Свидетельством неравенства стала для меня и система «закрытых» распределителей продуктов, магазинов, столовых, санаториев, домов отдыха. Эта система возникла сразу же после революции в условиях дефицита. Ее назначением было обеспечение более или менее терпимых условий жизни для чиновников высокого уровня и вообще важных личностей. Но она переросла в специфически коммунистическую форму распределения жизненных благ. В этой системе происходили какие-то изменения, но она как таковая сохранилась до сих пор и сохранится навечно, пока существует коммунизм. В этой системе существовали особые привилегированные магазины «торгсины» (слово «торгсин» есть сокращение для «торговли с иностранцами»). В них продавались продукты и вещи, каких не было в обычных магазинах. Продавались на иностранную валюту, за драгоценности и вообще ценные вещи (фарфоровую посуду, меха, произведения искусства). Эти «торгсины» скупали ценные вещи и за обычные деньги. Опять-таки и эта форма привилегированных магазинов сохранилась до сих пор, правда в несколько иной форме (магазины «Березка», например).

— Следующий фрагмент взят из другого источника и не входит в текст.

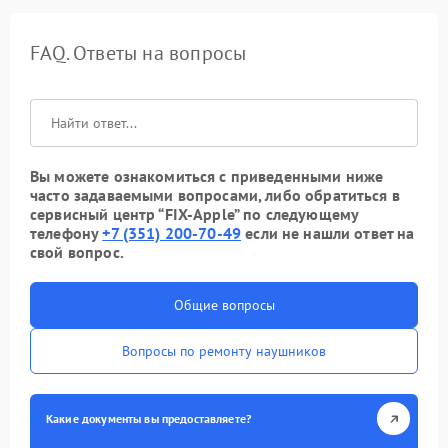
FAQ. Ответы на вопросы
Вы можете ознакомиться с приведенными ниже
часто задаваемыми вопросами, либо обратиться в
сервисный центр “FIX-Apple” по следующему
телефону
+7 (351) 200-70-49
если не нашли ответ на
свой вопрос.
Общие вопросы
Вопросы по ремонту наушников
Какие документы вы предоставляете?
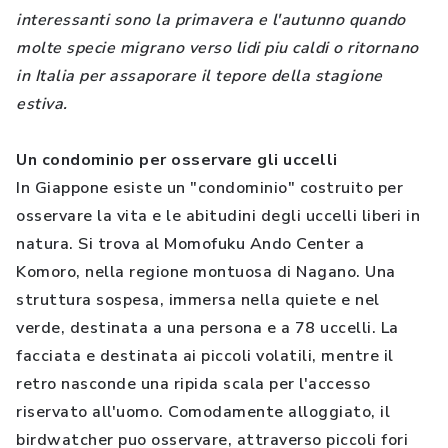
interessanti sono la primavera e l'autunno quando
molte specie migrano verso lidi piu caldi o ritornano
in Italia per assaporare il tepore della stagione
estiva.
Un condominio per osservare gli uccelli
In Giappone esiste un "condominio" costruito per
osservare la vita e le abitudini degli uccelli liberi in
natura. Si trova al Momofuku Ando Center a
Komoro, nella regione montuosa di Nagano. Una
struttura sospesa, immersa nella quiete e nel
verde, destinata a una persona e a 78 uccelli. La
facciata e destinata ai piccoli volatili, mentre il
retro nasconde una ripida scala per l'accesso
riservato all'uomo. Comodamente alloggiato, il
birdwatcher puo osservare, attraverso piccoli fori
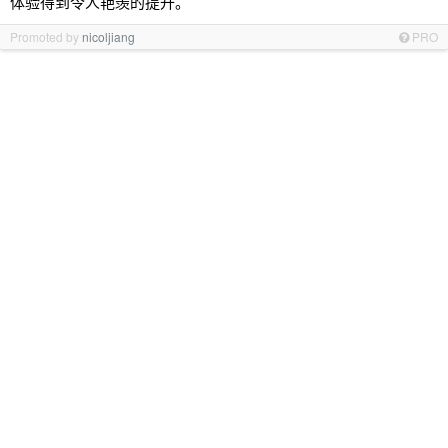
体验得到令人艳羡的提升。
Promoted by
nicoljiang
PRO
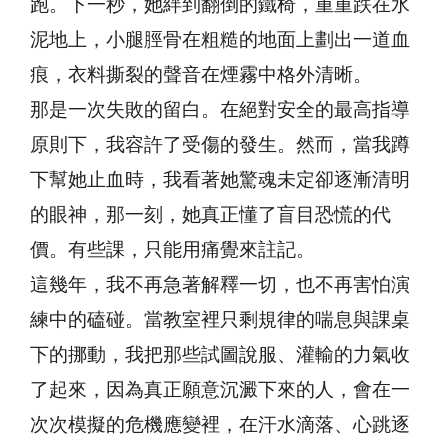
跑。下一秒，她絆到翻倒的鐵椅，重重跌在水
泥地上，小腿脛骨在粗糙的地面上劃出一道血
痕，衣料撕裂的聲音在煙霧中格外清晰。
那是一次失敗的留白。在絕對安全的最高指導
原則下，我容許了受傷的發生。然而，當我蹲
下幫她止血時，我看著她驚魂未定卻逐漸清明
的眼神，那一刻，她真正懂了盲目恐慌的代
價。有些課，只能用痛覺來註記。
這幾年，我不再急著解釋一切，也不再害怕演
練中的磕碰。當教室裡只剩規律的喘息與課桌
下的挪動，我把那些試圖說服、灌輸的力氣收
了起來，因為真正願意沉澱下來的人，會在一
次次模擬的危機應變裡，在汗水滴落、心跳逐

В семьях моих соучеников, живших на нищенском уровне, постоянно говорили о жизненных трудностях. Тот факт, что какая-то категория людей живет «богато» («как капиталисты и помещики»), был общеизвестен. К нему относились как к чему-то само собой разумеющемуся, т. е. не как к несправедливому отклонению от норм и не как к преходящему явлению на пути ко всеобщему равенству, а как к естественному явлению. Отец одного из таких моих соучеников постоянно утверждал, выпив чекушку водки, что «бедные и богатые всегда были, есть везде и всегда будут». Мы с ним спорили, аргументируя тем, что узнали в школе о будущем обществе изобилия. Ситуация для меня складывалась такая. С одной стороны, я видел факт неравенства. С другой стороны, на меня сильнейшее впечатление производили идеи будущего коммунизма. Я страстно жаждал, чтобы это произошло.
Каждое лето я ездил в деревню к матери и видел, какой кошмарной становилась там жизнь. Это добавляло свою долю в понимание фактических социальных различий людей и вместе с тем усиливало желание, чтобы общество изобилия, равенства и справедливости осуществилось на самом деле. Надежда на такое общество подкреплялась не только желанием, но и реальными улучшениями условий жизни и интересностью жизни.
Отменили карточную систему. Регулярно снижались цены на продукты питания. Появились предметы ширпотреба (одежда, обувь, кухонная утварь и т. д.). Жизнь становилась интересной и насыщенной. Мы ходили на демонстрации, участвовали в пионерских сборах и во всякого рода общественных мероприятиях (сбор металлического лома и макулатуры, посадка деревьев). Нам показывали новые фильмы, которые с пропагандистской точки зрения были сделаны превосходно. Они производили впечатление даже на Западе. А для нас они были праздниками. Я сам посмотрел раз двадцать фильм «Чапаев» и десять раз «Мы из Кронштадта». Нам устраивали чтение новых книг советских писателей. Книга Николая Островского «Как закалялась сталь» стала своего рода учебником коммунистического воспитания молодежи. Все важнейшие события в жизни страны становились событиями нашей личной жизни. Начавшаяся реконструкция Москвы воспринималась нами не как разрушение памятников старины и архитектурное обезображивание города, а как явное улучшение вида города и условий жизни в нем. При мне снесли знаменитую Сухареву башню и башни водопровода у Рижского вокзала, уничтожили бульвары Садового кольца и Первой Мещанской улицы. И даже это мы воспринимали как неслыханный прогресс. Около нашего дома сломали церковь. На ее месте построили здание художественно-промышленного училища. Одним словом, жизнь страны, преподносимая нам в героически-романтическом духе, становилась важнейшим элементом нашей личной жизни и оттесняла куда-то на задний план все реальные ужасы и трудности. И сталинские репрессии мы воспринимали как продолжение революции и Гражданской войны. Впрочем, моего окружения они тогда не коснулись почти совсем. В соседнем доме арестовали инженера, затем – его преемника. Но это никакого эффекта не имело. Политические процессы после убийства Кирова мы воспринимали как спектакли и ждали новых представлений такого рода.